Now that the Supreme Court’s ruling on the Affordable Care Act– including the individual mandate and Medicaid expansion (with an important limitation) – has had a few days to sink in, all eyes are turning toward the states to see what they will do about that limitation.
Here’s the limitation: the Supreme Court held that the federal government could provide the incentive to expand Medicaid – which under the ACA is 100 percent of the costs of expansion for the first year, with a gradual reduction to 90 percent over a 10-year period – but could not punish states by taking away any current Medicaid dollars if they did not expand.“They [the Court] thought they had to give the states something,” one Washington insider told Behavioral Healthcare, of the 26 states that opposed the ACA in the Supreme Court case.
The argument for the mandate was essentially that having health insurance is the right thing to do, since sooner or later everyone will need health care and health care isn’t free. But just because it’s the right thing to do, can the federal government require it (recall the discussion about whether the federal government could require people to eat broccoli, just because it’s good for you)?
The argument against the mandate, heard in the case NFIB v. HHS was headed up by small business employers. The National Federation of Independent Businesses, the lead plaintiff in the Supreme Court case, said its small business members could not afford to buy health insurance for their employees. The unspoken question is, of course, how can their employees, many of whom are paid low salaries, afford health insurance on their own? Health insurance on the open market for a family costs at least $17,000 a year in New York State, for example.
But the majority of the Supreme Court upheld the mandate, and with that, the rest of the ACA, with the exception of the “stick” part of Medicaid expansion. The “carrot,” which is huge, is still there.
While the individual mandate got a lot of attention in media coverage prior to the Court’s decision, the Medicaid expansion, under which people earning up to 133 percent of the federal poverty limit get free health insurance via an expanded Medicaid program, has been what public health and behavioral health treatment advocates for treatment have pinned their hopes on for 2014.
The National Council is “thrilled” that the Supreme Court upheld the ACA, but “disappointed” with the Medicaid expansion decision, says Chuck Ingoglia, vice president for public policy. Still, with Medicaid expansion paid for 100 percent by the federal government, wouldn’t every state want to do it? Probably not every state, he says. “Just looking at the math, they should,” he says. But there may be some governors who, for ideological reasons, will not want to do it. “Over the next two years, we have to work with governors and state legislatures,” he says. “There will probably be some states that choose not to expand Medicaid.”
The Medicaid expansion would, for the first time in memory, enable states to extend health coverage to childless, low-income adults, a population that is often neglected under current Medicaid programs. It would thus open up the possibility of medical and behavioral health treatment to many who have been unable to access it.
In all, the Medicaid expansion provisions of the ACA would provide coverage for 17 million currently uninsured Americans.
Medicaid managed care
When providers hear “Medicaid” in the context of the ACA decision, they should think “insurance company,” and of the need to justify each and every patient encounter, instead of providing whatever services they can with the regular check that comes from the state or county. Patrick Gauthier, director of Healthcare Solutions, a division of Advocates for Human Potential (AHP)is cautioning providers about this aspect of Medicaid expansion: it is more likely to be via managed care plans.
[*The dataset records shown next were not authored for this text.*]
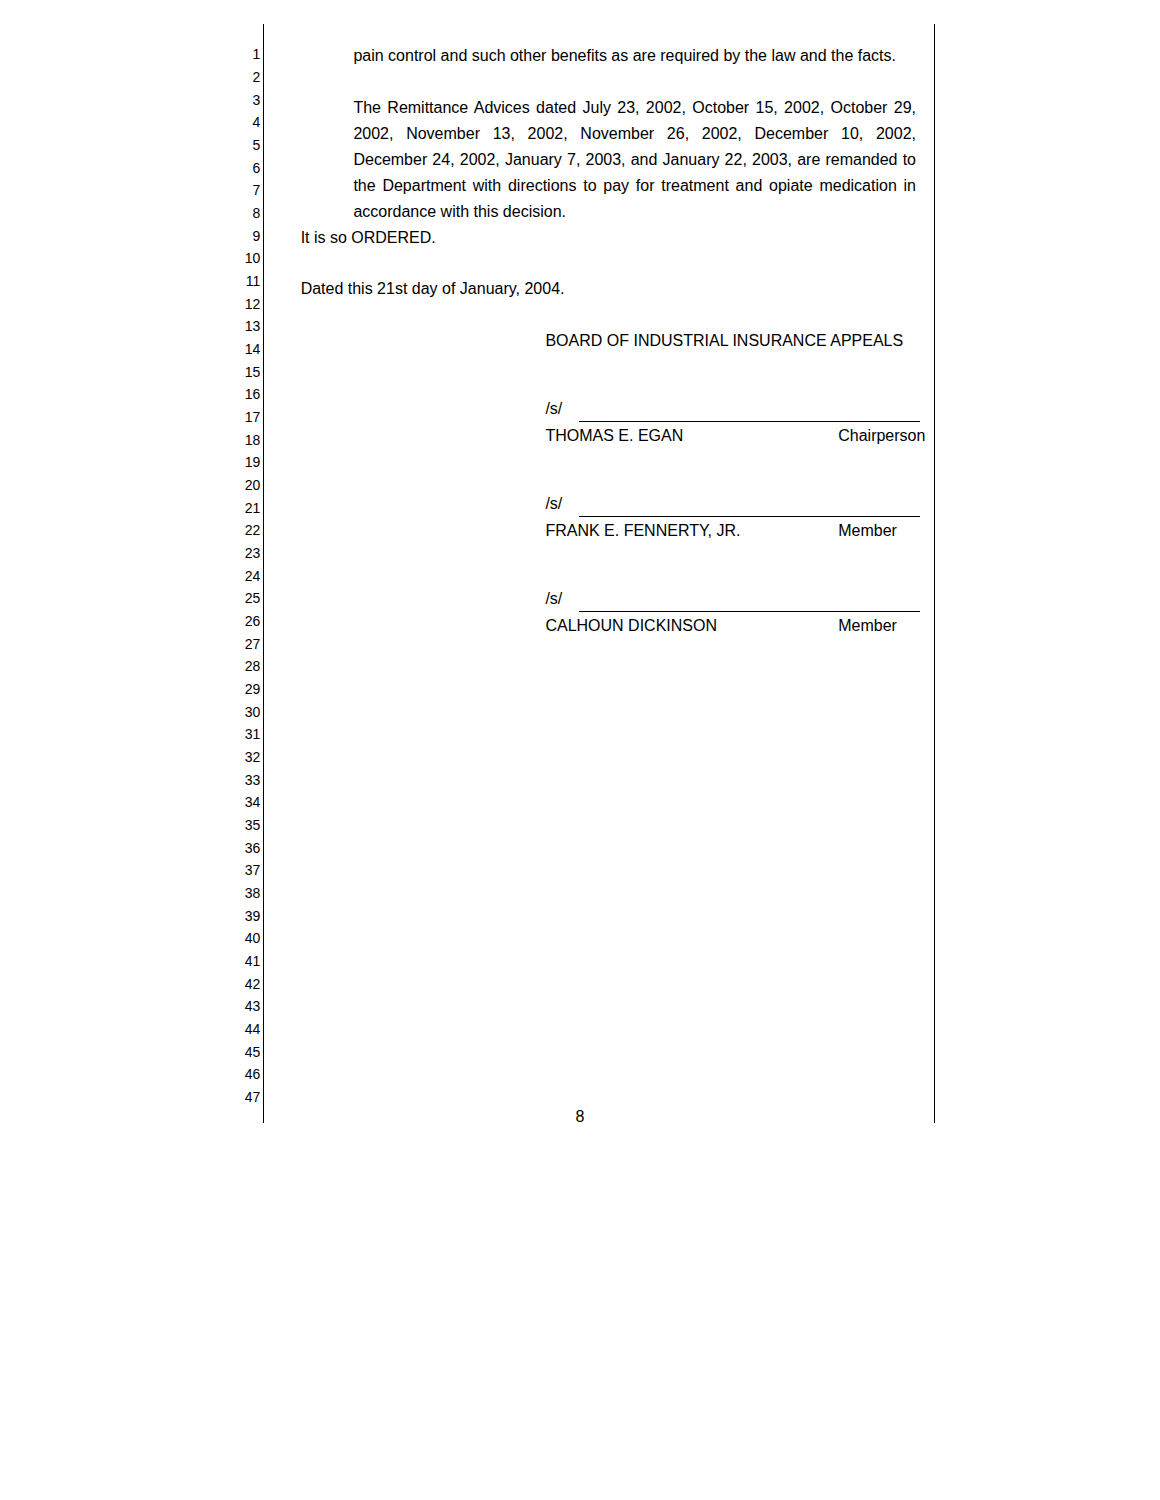1
2
3
4
5
6
7
8
9
10
11
12
13
14
15
16
17
18
19
20
21
22
23
24
25
26
27
28
29
30
31
32
33
34
35
36
37
38
39
40
41
42
43
44
45
46
47
pain control and such other benefits as are required by the law and the facts.
The Remittance Advices dated July 23, 2002, October 15, 2002, October 29, 2002, November 13, 2002, November 26, 2002, December 10, 2002, December 24, 2002, January 7, 2003, and January 22, 2003, are remanded to the Department with directions to pay for treatment and opiate medication in accordance with this decision.
It is so ORDERED.
Dated this 21st day of January, 2004.
BOARD OF INDUSTRIAL INSURANCE APPEALS
/s/ THOMAS E. EGAN Chairperson
/s/ FRANK E. FENNERTY, JR. Member
/s/ CALHOUN DICKINSON Member
8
The majority of states are already contracting with managed care organizations to manage their Medicaid programs or are heading in that direction, says Gauthier. And economic pressures, in the wake of the Supreme Court’s ACA decision will only spur states toward greater use of Medicaid managed care contractors, even for states that might decide against a Medicaid expansion. “It may come in different guises under different names like ‘Coordinated Care Organizations’ (the term used in Illinois and Oregon) but the basic principle of having private entities — payers, administrators, utilization and benefit managers, as well as providers — integrate and assume some share of the financial risk to better control and contain finite resources will only make more sense and occur more often not less,” he adds.
This leads to other questions. Whether Medicaid managed care will have to comply with the parity rule is still unclear, says Gauthier. Medicaid managed care plans, while they do have to comply with MHPAEA the law, do not have to comply with the interim final rule (IFR) implementing the law. “The result is confusion at all levels,” says Gauthier. The field is waiting for the Centers for Medicaid & Medicare Services (CMS) to issue a final rule, as well as a specific directive that Medicaid managed care plans must comply with the final rule.
The health insurance exchanges that states are required to set up (or allow the federal government set up for them) will be marketplaces where people whose income is too high to qualify for Medicaid (134 percent of FPL or above) can buy insurance.